I’m not completely sure how your UI works but here are some tips that could help you:

  1. You can create the QNode with qml.QNode() instead of the decorator. See an example here in the docs.
  2. You can use quantum functions that you nest within each other before you turn them into a QNode. For example you can have the following code, where you don’t need to have all gates as part of the same function.
# Import PennyLane
import pennylane as qml

# Create any subfunctions you need
def my_subfunction():
  qml.Hadamard(wires=0)

# Create a quantum function that returns a measurement
def q_func(params):
  qml.RY(params,wires=0)
  my_subfunction()
  qml.CNOT(wires=[0,1])
  return qml.expval(qml.PauliZ(0)),qml.expval(qml.PauliZ(1))
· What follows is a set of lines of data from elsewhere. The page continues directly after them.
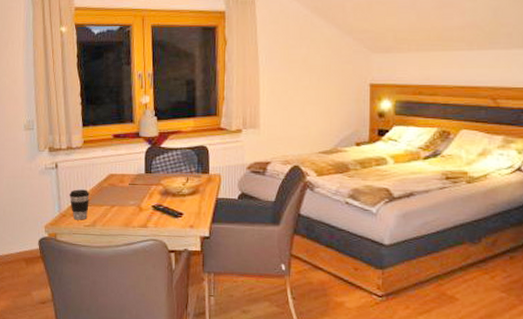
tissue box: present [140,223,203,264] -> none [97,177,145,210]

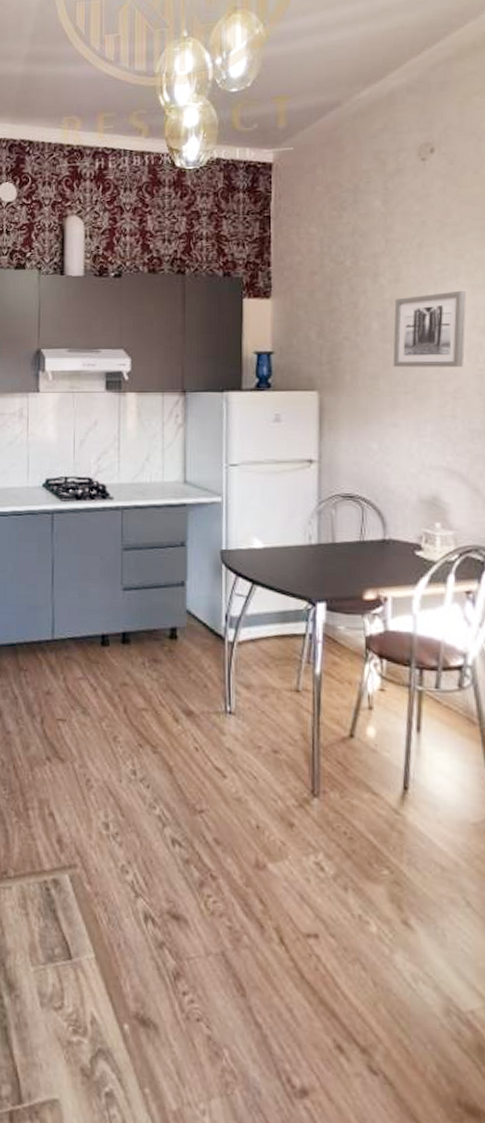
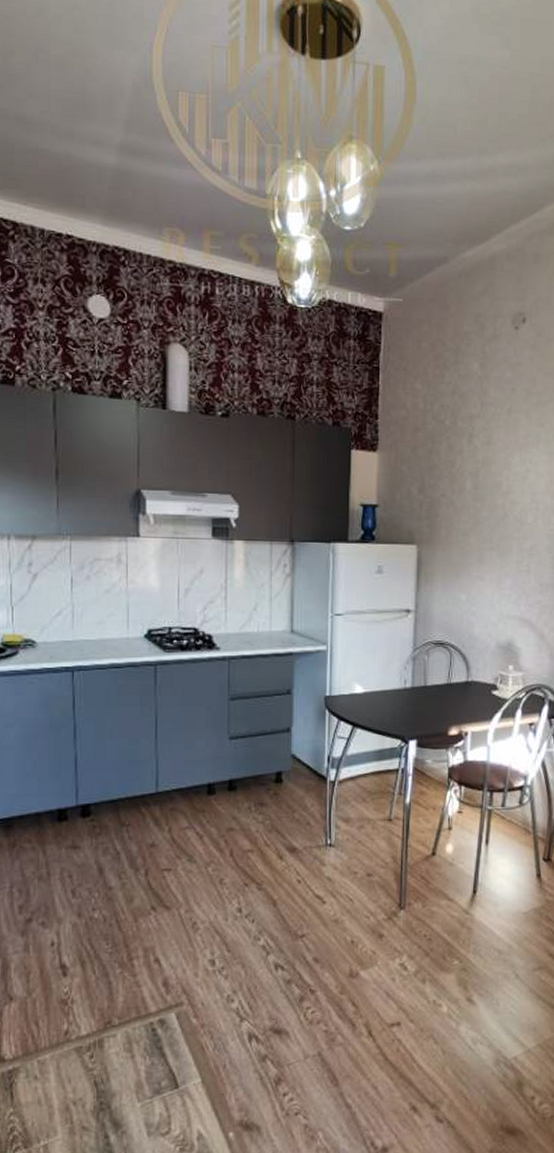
wall art: present [392,290,466,368] -> none [482,456,544,527]

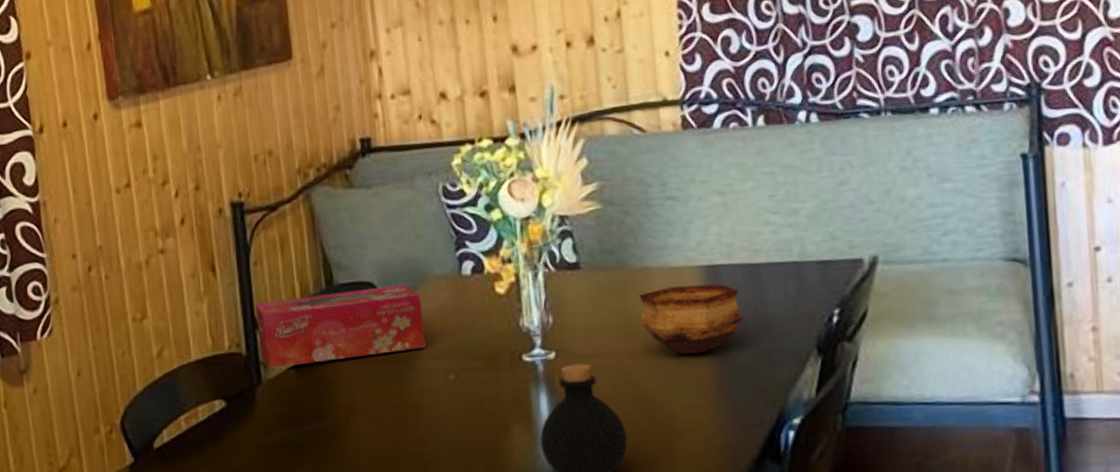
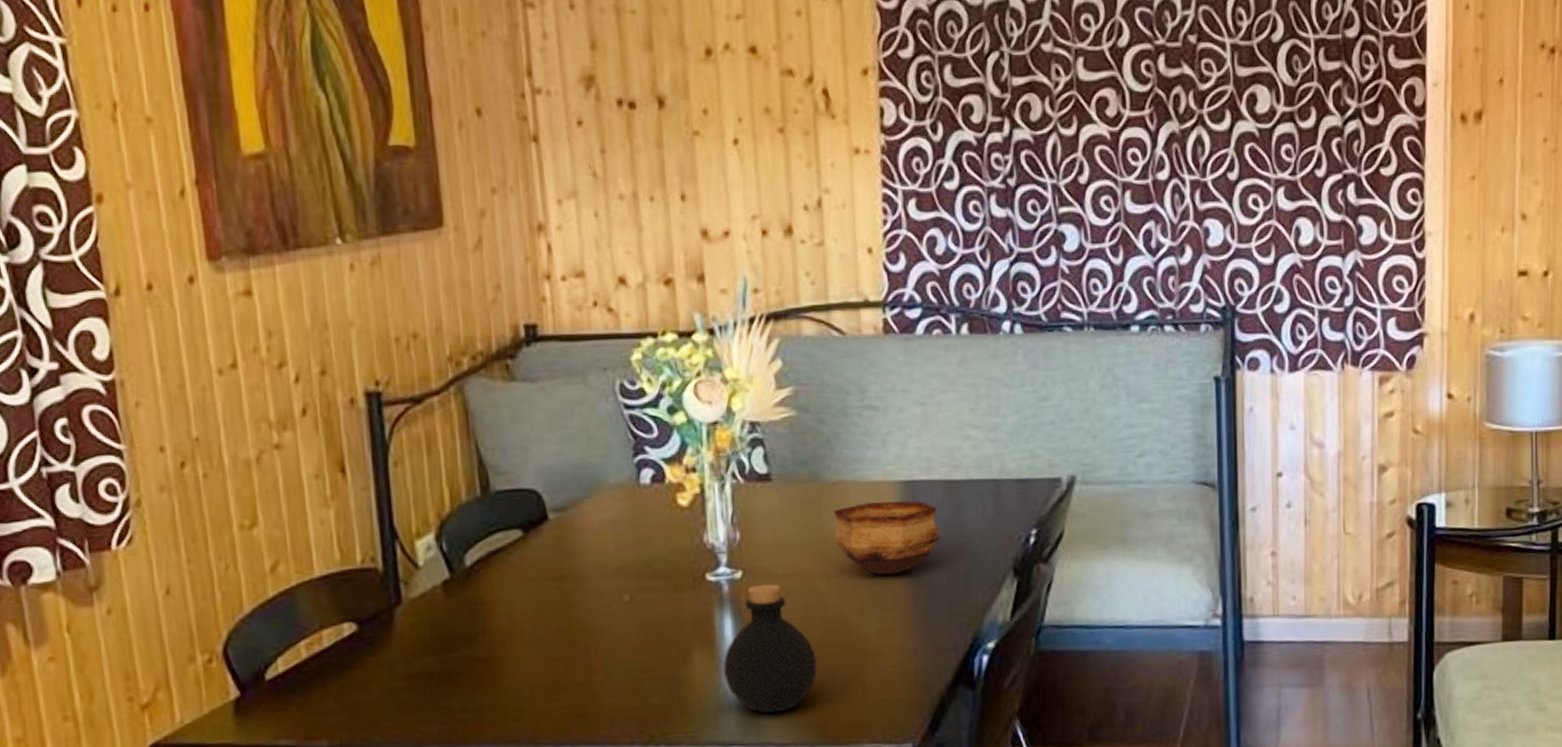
tissue box: present [255,284,426,368] -> none [394,492,597,587]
# Set an initial value for your parameters in order to run your circuit
my_params = 1.1

# Draw the quantum function 
qml.draw_mpl(q_func)(my_params)

# Create a QNode
dev = qml.device('default.qubit',wires=2)
my_qnode = qml.QNode(q_func,dev)

# Print the output of your circuit (you can draw the QNode too)
my_qnode(my_params)

Does this answer your questions or concerns? Let us know if you have any additional questions.

Greetings Miss. Albornoz,

Hope you are well. Yeah, this is what I was mentioning. This requires knowing exactly what gates you want to apply in advance, and you’d have to recreate the q_func everytime you add sth to it.

I’ll see if the nested approach works in the meantime, but what I was looking forward is how to use pennylane like qiskit.

Hi @ACE8009 ,

In that case could you please provide a small example (like the one I shared) of what you would expect to be able to do?

You may be able to use tapes or transforms, or import your circuit from Qiskit directly as shown here. Let me know if this is what you were looking for.